Nike has a troubling knack for endorsing athletes prone to scandals, right?
Not really. In fact, the brand’s troubles stem from its own success. “They just have the preponderance of athletes under contract—particularly high-profile ones,” said Terry Lefton, editor at large of Sports Business Journal. “If any athlete is in trouble, it’s more likely to be in Nike’s camps than anyone else’s.”
Indeed, Nike has committed to some $3.2 billion in endorsements over the next five years.

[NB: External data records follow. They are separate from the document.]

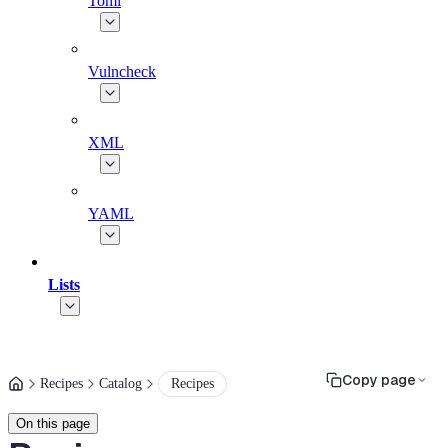
Toml
Vulncheck
XML
YAML
Lists
Copy page
Recipes
Catalog
Recipes
On this page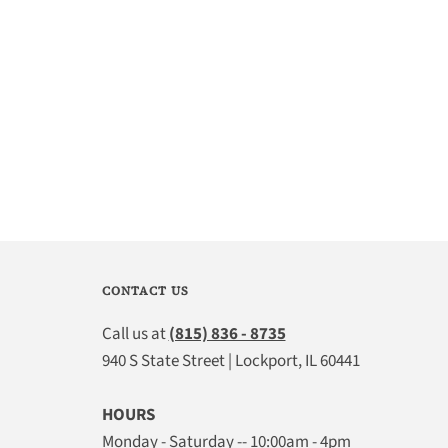
CONTACT US
Call us at
(815) 836 - 8735
940 S State Street | Lockport, IL 60441
HOURS
Monday - Saturday -- 10:00am - 4pm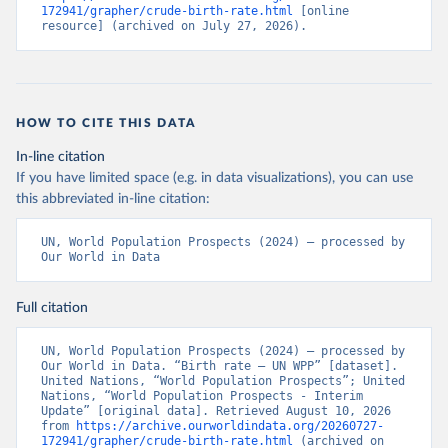
172941/grapher/crude-birth-rate.html
 [online 
resource] (archived on July 27, 2026).
HOW TO CITE THIS DATA
In-line citation
If you have limited space (e.g. in data visualizations), you can use
this abbreviated in-line citation:
UN, World Population Prospects (2024) – processed by 
Our World in Data
Full citation
UN, World Population Prospects (2024) – processed by 
Our World in Data. “Birth rate – UN WPP” [dataset]. 
United Nations, “World Population Prospects”; United 
Nations, “World Population Prospects - Interim 
Update” [original data]. Retrieved August 10, 2026 
from 
https://archive.ourworldindata.org/20260727-
172941/grapher/crude-birth-rate.html
 (archived on 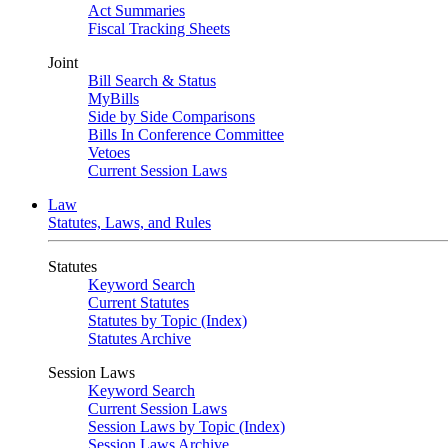
Act Summaries
Fiscal Tracking Sheets
Joint
Bill Search & Status
MyBills
Side by Side Comparisons
Bills In Conference Committee
Vetoes
Current Session Laws
Law
Statutes, Laws, and Rules
Statutes
Keyword Search
Current Statutes
Statutes by Topic (Index)
Statutes Archive
Session Laws
Keyword Search
Current Session Laws
Session Laws by Topic (Index)
Session Laws Archive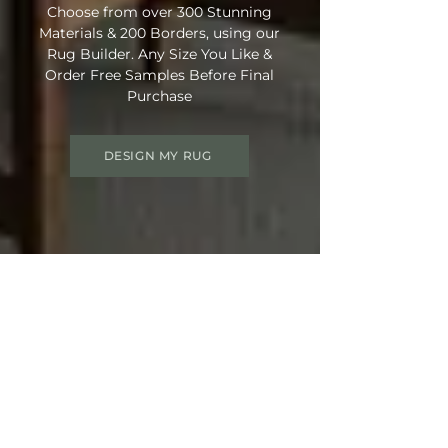
Choose from over 300 Stunning
Materials & 200 Borders, using our
Rug Builder. Any Size You Like &
Order Free Samples Before Final
Purchase
DESIGN MY RUG
Get 15% OFF your order
Use Discount Code:
SUMMER15
at
Checkout
Not Ready Just Yet? Save Your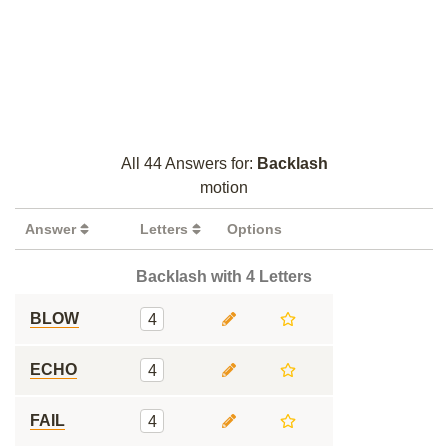
All 44 Answers for:
Backlash
motion
Answer
Letters
Options
Backlash with 4 Letters
BLOW
4
ECHO
4
FAIL
4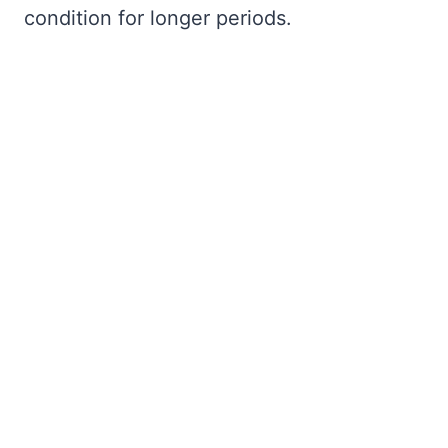
condition for longer periods.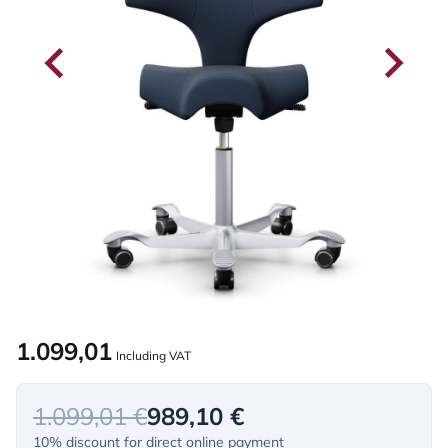
1.099,01
Including VAT
1.099,01 €
989,10 €
10% discount for direct online payment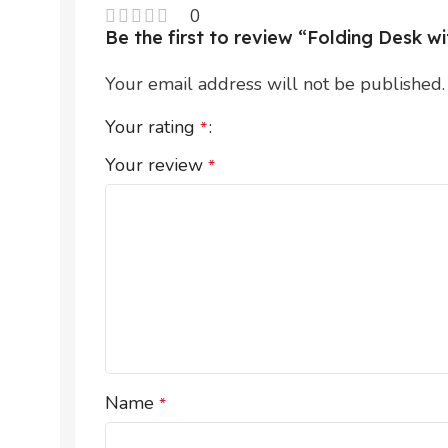
0
Be the first to review “Folding Desk 
Your email address will not be published.
Your rating
*
Your review
*
Name
*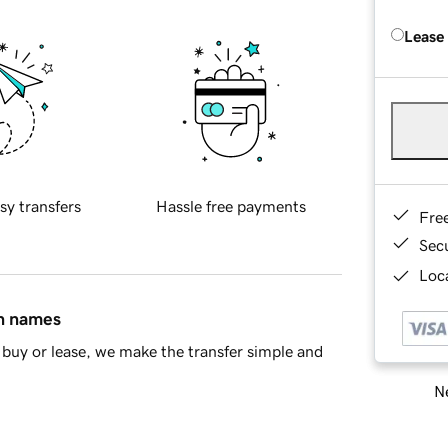
Lease
sy transfers
Hassle free payments
Fre
Sec
Loca
in names
buy or lease, we make the transfer simple and
Ne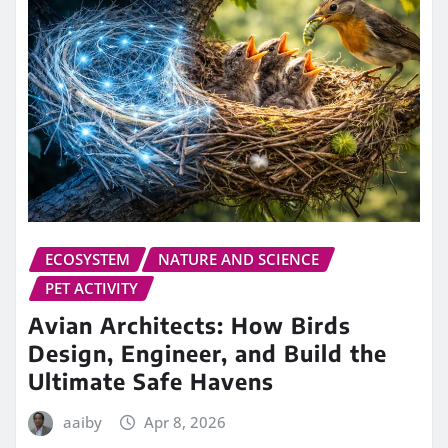
ECOSYSTEM
NATURE AND SCIENCE
PET ACTIVITY
Avian Architects: How Birds
Design, Engineer, and Build the
Ultimate Safe Havens
aaiby
Apr 8, 2026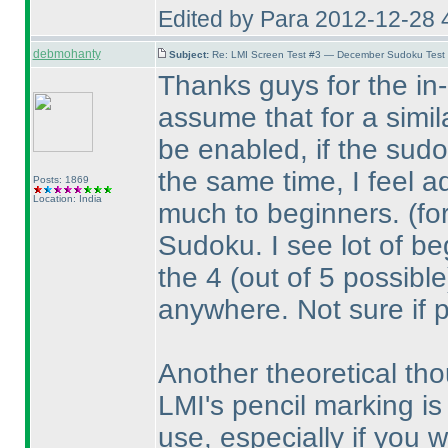
Edited by Para 2012-12-28 
debmohanty
Subject:
Re: LMI Screen Test #3 — December Sudoku Test
Thanks guys for the in-d
assume that for a simil
be enabled, if the sudo
the same time, I feel a
Posts: 1869
Location: India
much to beginners.
(fo
Sudoku. I see lot of beg
the 4
(out of 5 possible
anywhere. Not sure if 
Another theoretical tho
LMI's pencil marking is 
use, especially if you wo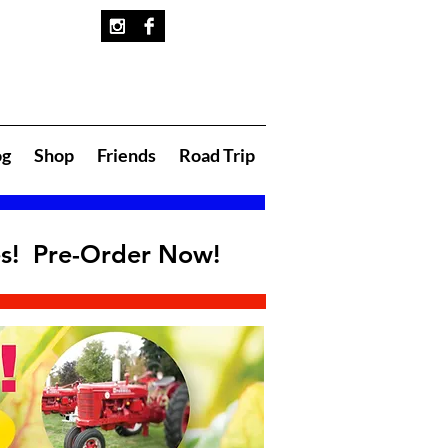
og
Shop
Friends
Road Trip
es! Pre-Order Now!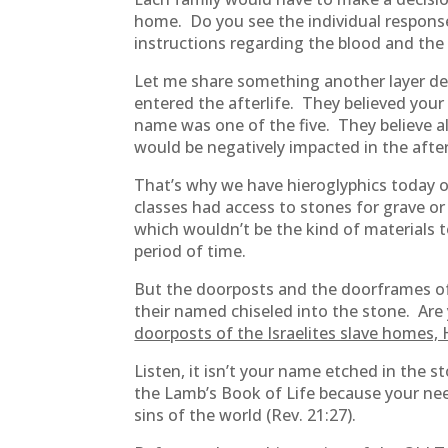
home. Do you see the individual respons
instructions regarding the blood and the 
Let me share something another layer de
entered the afterlife. They believed you
name was one of the five. They believe all
would be negatively impacted in the after
That’s why we have hieroglyphics today o
classes had access to stones for grave 
which wouldn’t be the kind of materials 
period of time.
But the doorposts and the doorframes of
their named chiseled into the stone. Ar
doorposts of the Israelites slave homes,
Listen, it isn’t your name etched in the st
the Lamb’s Book of Life because your nee
sins of the world (Rev. 21:27).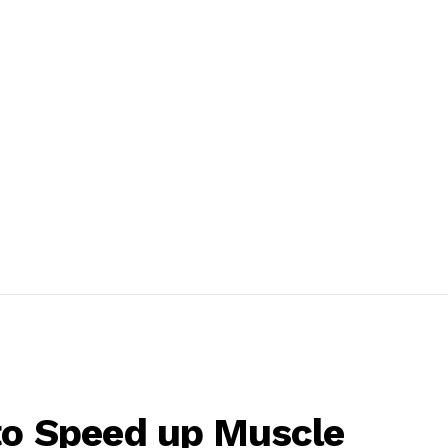
to Speed up Muscle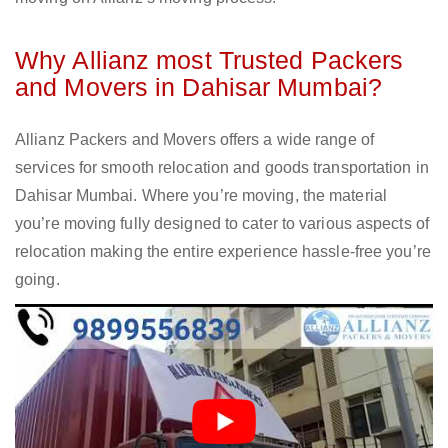
Why Allianz most Trusted Packers
and Movers in Dahisar Mumbai?
Allianz Packers and Movers offers a wide range of
services for smooth relocation and goods transportation in
Dahisar Mumbai. Where you’re moving, the material
you’re moving fully designed to cater to various aspects of
relocation making the entire experience hassle-free you’re
going.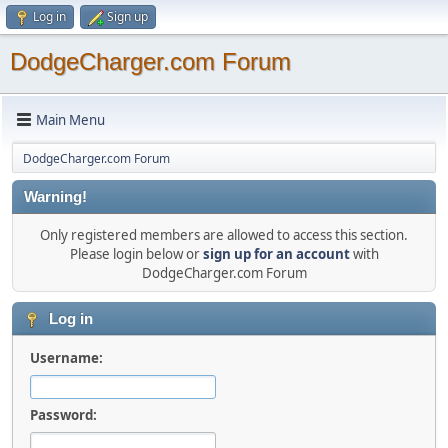
Log in
Sign up
DodgeCharger.com Forum
Main Menu
DodgeCharger.com Forum
Warning!
Only registered members are allowed to access this section.
Please login below or
sign up for an account
with
DodgeCharger.com Forum
Log in
Username:
Password: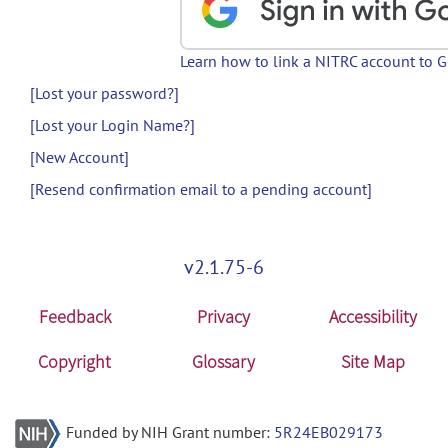
Learn how to link a NITRC account to 
[Lost your password?]
[Lost your Login Name?]
[New Account]
[Resend confirmation email to a pending account]
v2.1.75-6
Feedback
Privacy
Accessibility
Copyright
Glossary
Site Map
Funded by NIH Grant number:
5R24EB029173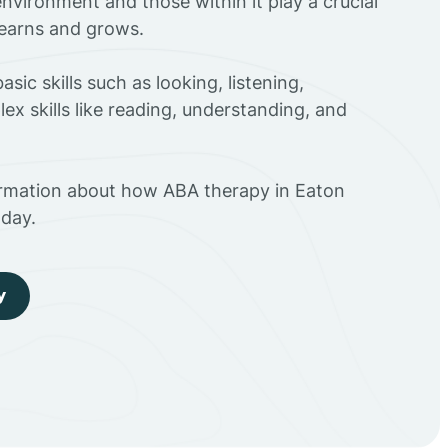
environment and those within it play a crucial
 learns and grows.
sic skills such as looking, listening,
ex skills like reading, understanding, and
ormation about how ABA therapy in Eaton
day.
y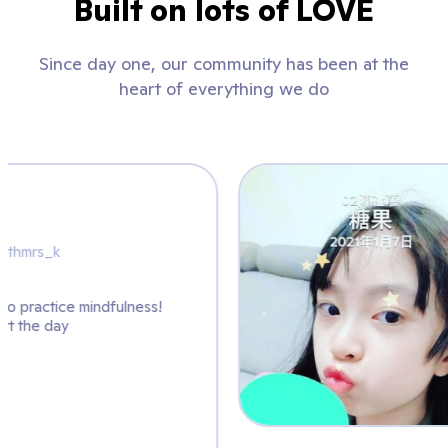
Built on lots of LOVE
Since day one, our community has been at the
heart of everything we do
Mrs. K
@artwithmrs_k
sing @ClassDojo to practice mindfulness!
 great way to start the day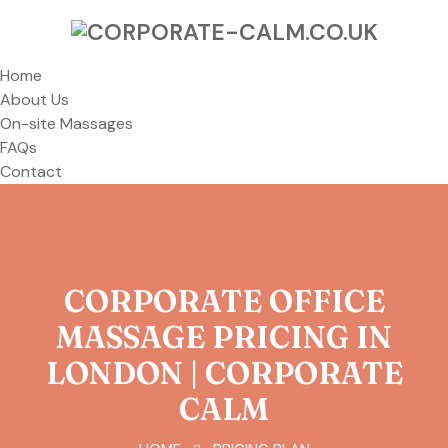
Home
About Us
On-site Massages
FAQs
Contact
CORPORATE OFFICE
MASSAGE PRICING IN
LONDON | CORPORATE
CALM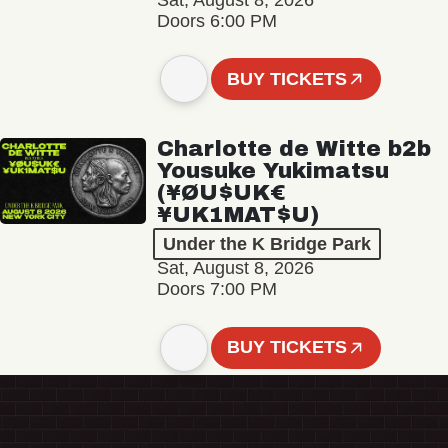
Sat, August 8, 2026
Doors 6:00 PM
BUY TICKETS
Charlotte de Witte b2b
Yousuke Yukimatsu
(¥ØU$UK€
¥UK1MAT$U)
Under the K Bridge Park
Sat, August 8, 2026
Doors 7:00 PM
BUY TICKETS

The brand declined to share the exact number of athletes it sponsors but said it works with thousands.
Still, last week’s news that South African Paralympian Oscar Pistorius was charged with shooting to death his girlfriend, Reeva Steenkamp, means more bad press for a global sportswear marketer that in recent years has found itself uncomfortably close to a string of controversies.
As the Pistorius story snowballed, attention turned to a past Nike ad featuring the runner alongside the unfortunate tagline “I am the bullet in the chamber.” The ad was quickly pulled from Pistorius’ website at the brand’s request.
In a public statement, Nike offered its sympathies and condolences, saying it wouldn’t comment further on an ongoing police investigation.
The fact remains that the brand is more than strong enough to weather the storm, Lefton said.
Nike does seem to err on the side of standing by its athlete endorsers—except in the most extreme cases. “They want to be the athlete’s friend more than the fan’s friend,” Lefton said. “That’s always been their way.”
That strategy can have its benefits in the long run, according to sports marketing consultant and Columbia University professor Joe Favorito. “If there are athletes that have a chance to come back and overcome whatever happened in their past,” he said, “they become that much more valuable to the brand that supported them all along.”